Sur un sujet très important lié à notre sécurité et, surtout, à la défense du territoire, face à l’évolution d’un monde dans lequel les rapports de force changent rapidement, mais aussi lorsque l’on voit comment, aujourd’hui, des acteurs mondiaux majeurs bousculent la notion même de dissuasion, il nous paraît opportun d’organiser un débat au niveau national sur cette question, afin d’informer et de sensibiliser nos concitoyens.

Il ne s’agirait en aucun lieu d’un sondage ni même d’un référendum. Ce serait une occasion pour les Français d’être correctement informés et de s’approprier le thème du nucléaire militaire au travers d’un débat porté, par exemple, par les parlementaires. Je sais combien le Gouvernement est sensible à l’idée de lancer des débats, comme le montre l’exemple de la consultation citoyenne qui vient d’être lancée sur l’Europe.

Ce débat pourrait être porté par le Parlement et répondre ainsi aux besoins des populations locales directement concernées par le dispositif français de dissuasion nucléaire.

M. le président. Quel est l’avis de la commission ?

M. Christian Cambon, rapporteur. Après un échange, cet amendement n’a pas été retenu par la commission. Je souhaitais certes que Mme Conway-Mouret puisse le présenter en séance, mais compte tenu de la position de la commission, il me serait un petit peu compliqué de lui donner un avis favorable ce soir.

Sur le fond, un débat national, c’est quelque chose de très compliqué et de très lourd à organiser. Pour notre part, au sein de la commission des affaires étrangères, de la défense et des forces armées, nous avons des rendez-vous qui nous attendent. Ils concernent la dissuasion nucléaire dans le cadre du lancement de la rénovation de la force nucléaire et de ses deux composantes. À cette occasion, nous pourrons, bien sûr, en débattre.

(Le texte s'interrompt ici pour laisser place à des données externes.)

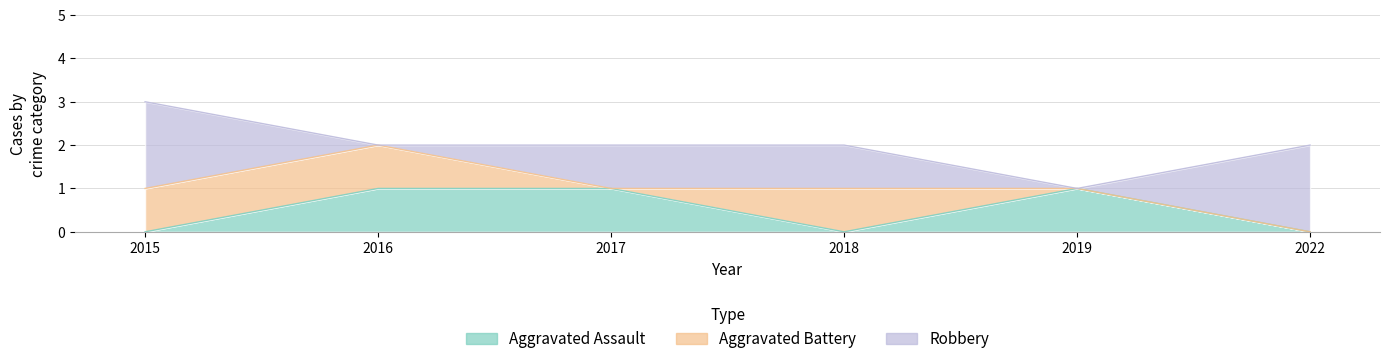

Between which two adjacent categories do Robbery and Aggravated Assault first intersect?

2015 and 2016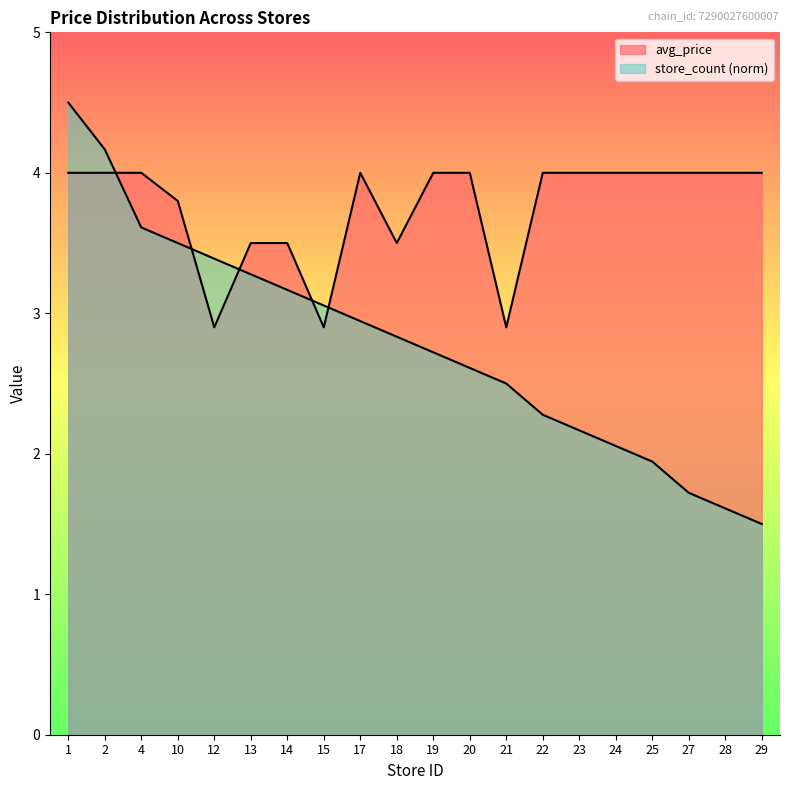

True or false: store_count and avg_price intersect in this chart.

True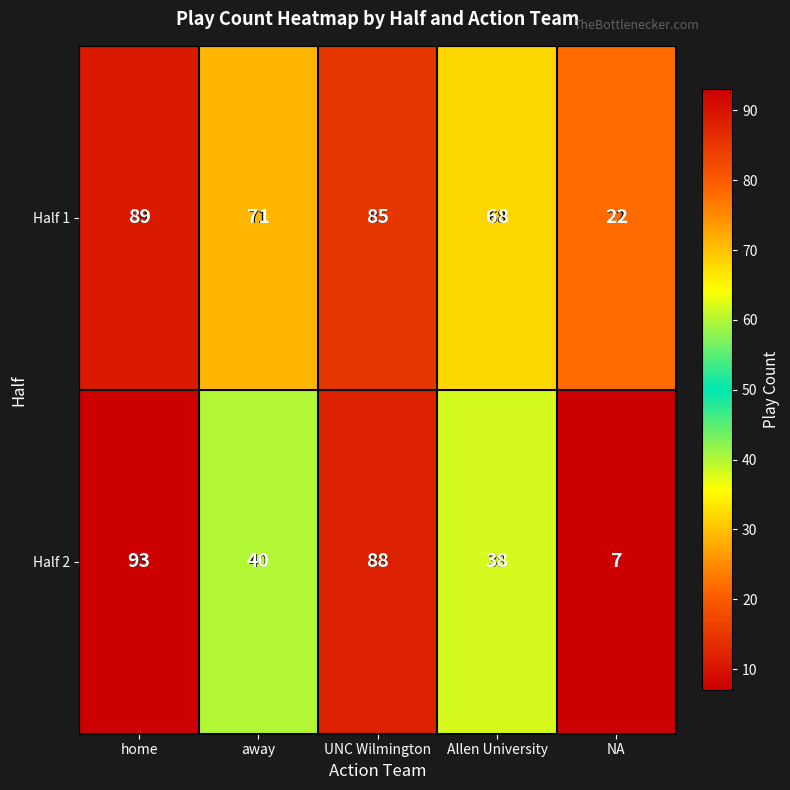

Rank the series by their average value, from highest to lowest.

Half 1, Half 2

Par ailleurs, un an après la campagne pour l’élection présidentielle, au cours de laquelle ce sujet a été abordé, j’ai le sentiment que le débat a été tranché. Il ne me paraît pas forcément judicieux de le relancer, au risque de mettre ainsi à nouveau en lumière toutes les oppositions sur le sujet et de donner la parole à tous ceux qui souhaitent se manifester contre le nucléaire d’une manière générale.

Pour ma part, je souhaite que la commission des affaires étrangères, de la défense et des forces armées multiplie débats et auditions. Ainsi, par notre intermédiaire, nos concitoyens seront librement informés sur ces sujets et connaîtront les propositions qui seront faites, le moment venu, par le Gouvernement.

Après vous avoir laissé la possibilité de le présenter en séance, je vous suggère donc, madame Conway-Mouret, de retirer cet amendement.

M. le président. Quel est l’avis du Gouvernement ?

Mme Geneviève Darrieussecq, secrétaire d’État. Même avis : le Gouvernement demande le retrait de cet amendement.

M. le président. Madame Conway-Mouret, l’amendement n° 105 est-il maintenu ?

Mme Hélène Conway-Mouret. Non, je le retire, monsieur le président.

M. le président. L’amendement n° 105 est retiré.